[Data entries]
──────

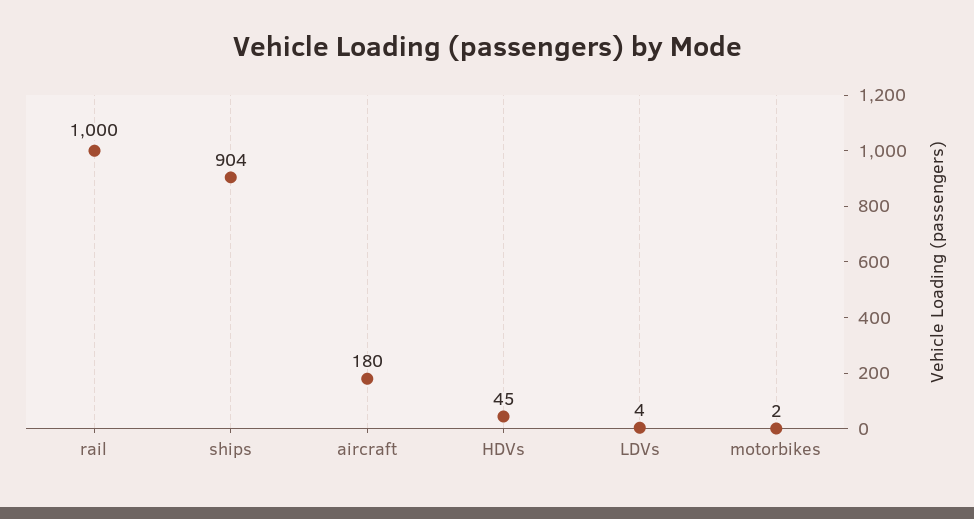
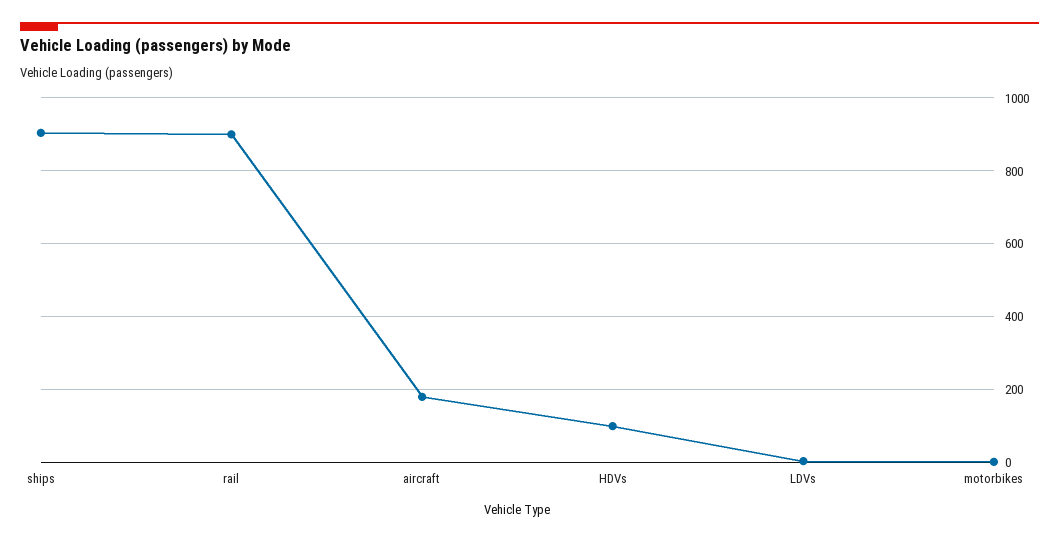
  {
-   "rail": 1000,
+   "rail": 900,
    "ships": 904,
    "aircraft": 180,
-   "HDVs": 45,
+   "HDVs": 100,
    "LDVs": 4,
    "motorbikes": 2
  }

──────

DIRECTIVE:
The data is to be returned exactly as it stands, pictures aside.

SOLUTION FOR THIS TASK:
  {
-   "rail": 1000,
+   "rail": 900,
    "ships": 904,
    "aircraft": 180,
-   "HDVs": 45,
+   "HDVs": 100,
    "LDVs": 4,
    "motorbikes": 2
  }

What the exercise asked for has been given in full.